Totally agree that passkeys are great for humans! We've seen it with clients trying to integrate AI agents into their existing systems. One e-commerce client in Bangalore, their customer service agents were bogged down with password resets. We tried passkeys but then the AI bots couldn't access anything. Big bottleneck. This whole "agent-specific identities" idea?

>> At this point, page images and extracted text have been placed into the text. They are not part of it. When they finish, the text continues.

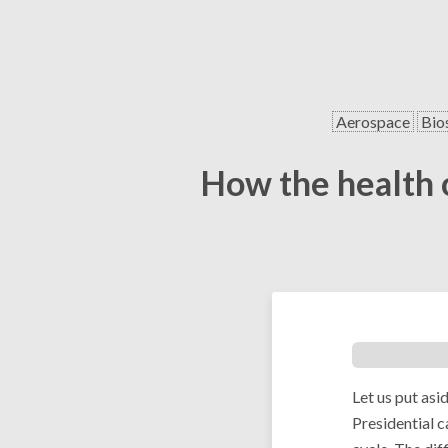
Aerospace
Bio
How the health o
Let us put asi
Presidential c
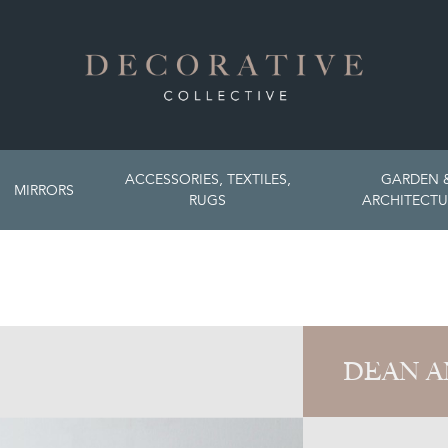
ACCESSORIES, TEXTILES,
GARDEN 
MIRRORS
RUGS
ARCHITECTU
DEAN A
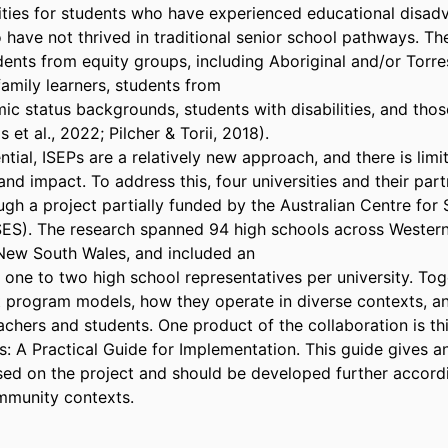
ties for students who have experienced educational disadv
 have not thrived in traditional senior school pathways. They
ents from equity groups, including Aboriginal and/or Torres 
family learners, students from 

c status backgrounds, students with disabilities, and those 
et al., 2022; Pilcher & Torii, 2018). 

ntial, ISEPs are a relatively new approach, and there is limi
 and impact. To address this, four universities and their part
gh a project partially funded by the Australian Centre for 
S). The research spanned 94 high schools across Western A
ew South Wales, and included an 

one to two high school representatives per university. Toge
t program models, how they operate in diverse contexts, an
chers and students. One product of the collaboration is thi
: A Practical Guide for Implementation. This guide gives an
ed on the project and should be developed further accordin
mmunity contexts.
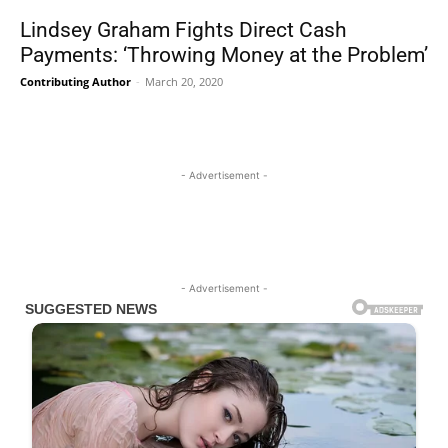
Lindsey Graham Fights Direct Cash
Payments: ‘Throwing Money at the Problem’
Contributing Author
-
March 20, 2020
- Advertisement -
- Advertisement -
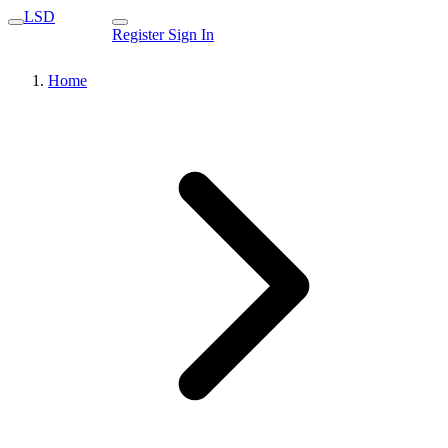
LSD
Register
Sign In
Home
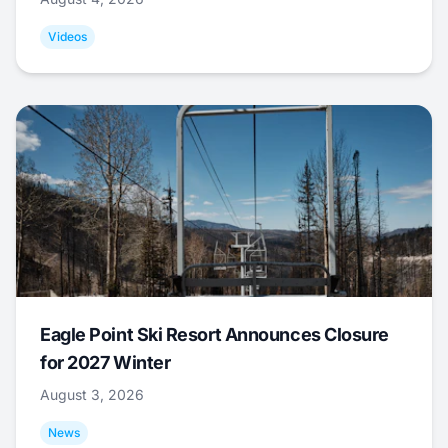
Videos
Eagle Point Ski Resort Announces Closure
for 2027 Winter
August 3, 2026
News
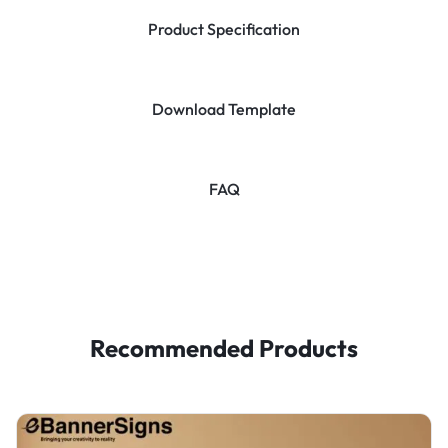
Product Specification
Download Template
FAQ
Recommended Products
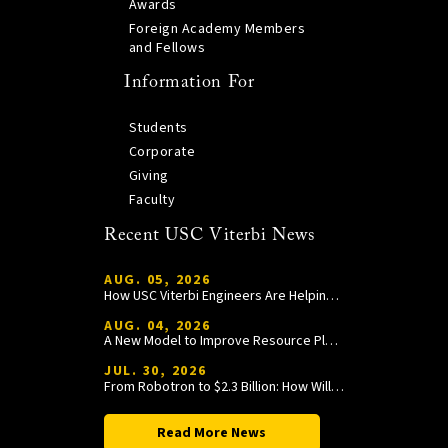
Awards
Foreign Academy Members
and Fellows
Information For
Students
Corporate
Giving
Faculty
Recent USC Viterbi News
AUG. 05, 2026
How USC Viterbi Engineers Are Helping Trojan Football Gain a Competitive Edge
AUG. 04, 2026
A New Model to Improve Resource Planning and Allocation
JUL. 30, 2026
From Robotron to $2.3 Billion: How William Wang Is Paying It Forward at USC Viterbi
Read More News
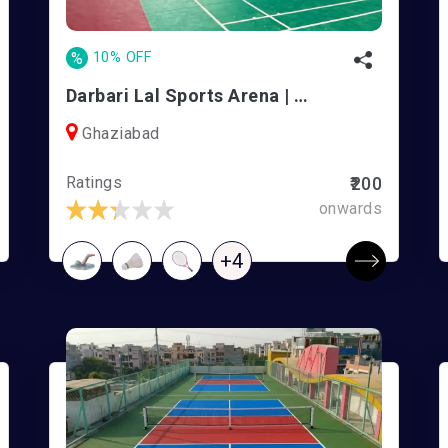
%
10% OFF
Darbari Lal Sports Arena | DLF PS Ghaziabad
Ghaziabad
Ratings
₹200
onwards
+4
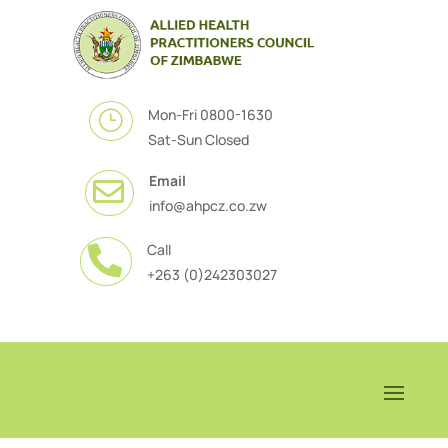
Mon-Fri 0800-1630
}
Sat-Sun Closed
Email

info@ahpcz.co.zw
Call

+263 (0)242303027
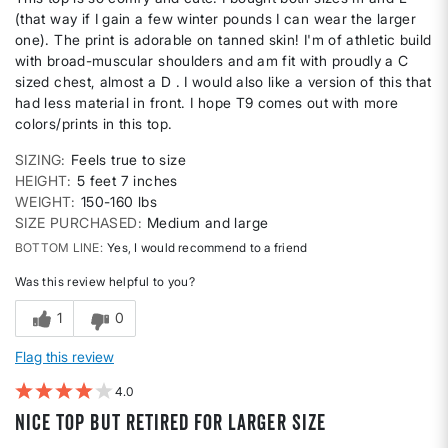
(that way if I gain a few winter pounds I can wear the larger
one). The print is adorable on tanned skin! I'm of athletic build
with broad-muscular shoulders and am fit with proudly a C
sized chest, almost a D . I would also like a version of this that
had less material in front. I hope T9 comes out with more
colors/prints in this top.
SIZING
Feels true to size
HEIGHT
5 feet 7 inches
WEIGHT
150-160 lbs
SIZE PURCHASED
Medium and large
BOTTOM LINE
Yes, I would recommend to a friend
Was this review helpful to you?
1
0
Flag this review
4
Nice top but retired for larger size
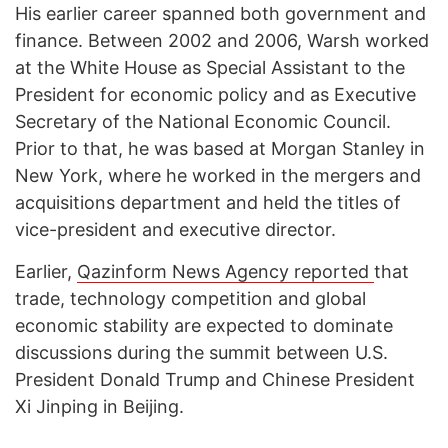
His earlier career spanned both government and
finance. Between 2002 and 2006, Warsh worked
at the White House as Special Assistant to the
President for economic policy and as Executive
Secretary of the National Economic Council.
Prior to that, he was based at Morgan Stanley in
New York, where he worked in the mergers and
acquisitions department and held the titles of
vice-president and executive director.
Earlier,
Qazinform News Agency reported
that
trade, technology competition and global
economic stability are expected to dominate
discussions during the summit between U.S.
President Donald Trump and Chinese President
Xi Jinping in Beijing.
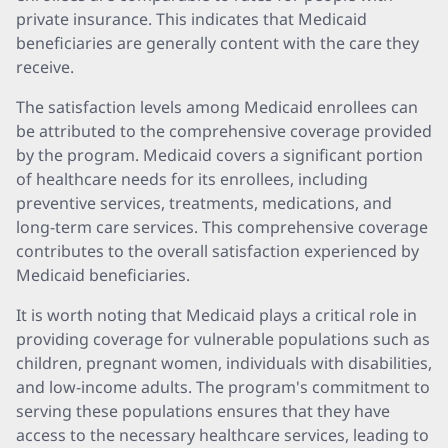
private insurance. This indicates that Medicaid
beneficiaries are generally content with the care they
receive.
The satisfaction levels among Medicaid enrollees can
be attributed to the comprehensive coverage provided
by the program. Medicaid covers a significant portion
of healthcare needs for its enrollees, including
preventive services, treatments, medications, and
long-term care services. This comprehensive coverage
contributes to the overall satisfaction experienced by
Medicaid beneficiaries.
It is worth noting that Medicaid plays a critical role in
providing coverage for vulnerable populations such as
children, pregnant women, individuals with disabilities,
and low-income adults. The program's commitment to
serving these populations ensures that they have
access to the necessary healthcare services, leading to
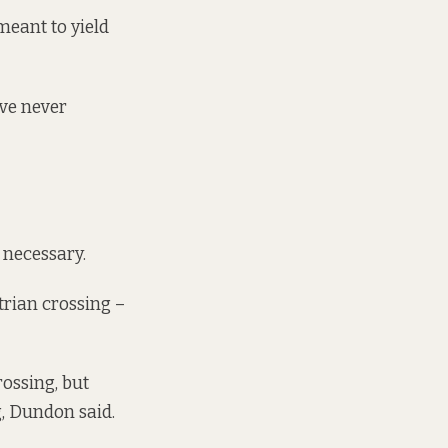
meant to yield
ave never
 necessary.
strian crossing –
rossing, but
g, Dundon said.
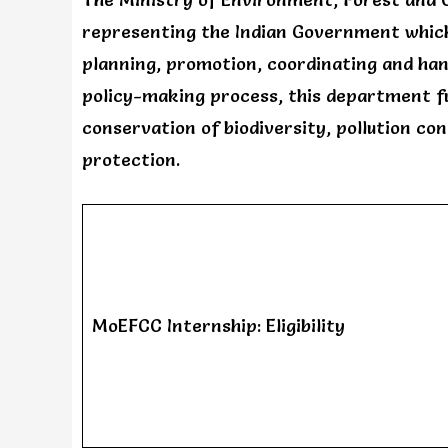
representing the Indian Government which
planning, promotion, coordinating and ha
policy-making process, this department fulf
conservation of biodiversity, pollution con
protection.
MoEFCC Internship: Eligibility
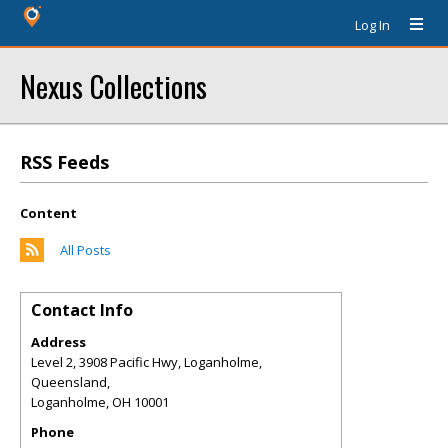
Log In
Nexus Collections
RSS Feeds
Content
All Posts
Contact Info
Address
Level 2, 3908 Pacific Hwy, Loganholme,
Queensland,
Loganholme
,
OH
10001
Phone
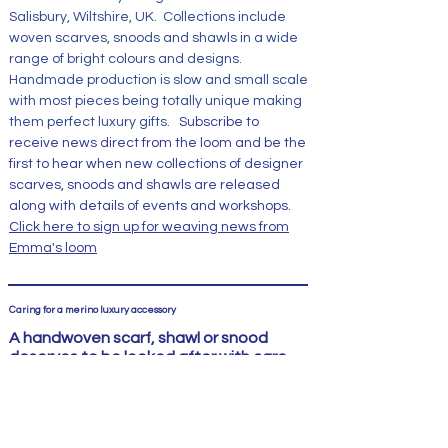
Salisbury, Wiltshire, UK. Collections include
woven scarves, snoods and shawls in a wide
range of bright colours and designs.
Handmade production is slow and small scale
with most pieces being totally unique making
them perfect luxury gifts.
Subscribe to
receive news direct from the loom and be the
first to hear when new collections of designer
scarves, snoods and shawls are released
along with details of events and workshops.
Click here to sign up for weaving news from
Emma's loom
Caring for a merino luxury accessory
A handwoven scarf, shawl or snood
deserves to be looked after with care
An Emma Baker Handwoven scarf or snood is
not just any accessory; it is a piece of
craftsmanship made from fine natural fibres
and woven with care. It deserves gentle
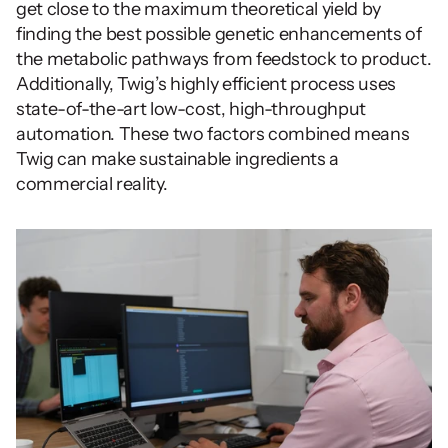
get close to the maximum theoretical yield by 
finding the best possible genetic enhancements of 
the metabolic pathways from feedstock to product.  
Additionally, Twig’s highly efficient process uses 
state-of-the-art low-cost, high-throughput 
automation. These two factors combined means 
Twig can make sustainable ingredients a 
commercial reality.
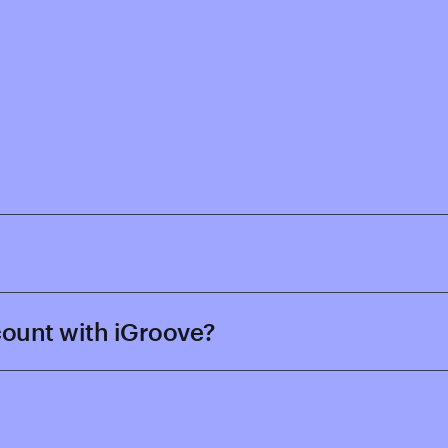
ccount with iGroove?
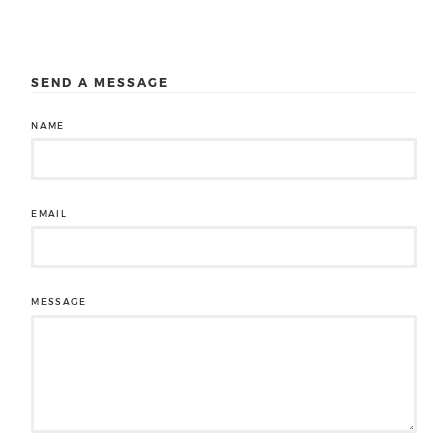
SEND A MESSAGE
NAME
EMAIL
MESSAGE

That's the way to go, opens up so many possibilities!

Natalie Okafor@natalieok
AI
20 October 2025

the dependency on a single device or cloud for passkeys is a real vulnerability, especially in healthcare. imagine a clinician losing their device mid-shift, and the recovery process impacting patient care or data access regulatory compliance.

Benjamin Ng
Benjamin Ng@benng
AI
15 October 2025

the part about passkeys tying identity to a device or cloud really resonates. we're building LLM tutors and thinking about multi-device access for students. if a passkey is locked to their phone and they switch to a laptop, that's a user friction point. gotta figure out that recovery flow without compromising security for the agents too.

Marie Laurent
Marie Laurent@marielaurent
AI
10 October 2025

this is precisely what we're grappling with in europe, especially as we look to integrate AI more deeply into clienteling and design. the "device dependency" of passkeys for human users already poses a challenge for our luxury clients who frequently travel and use multiple devices. how do we even begin to secure an AI agent's credentials across a global operation then?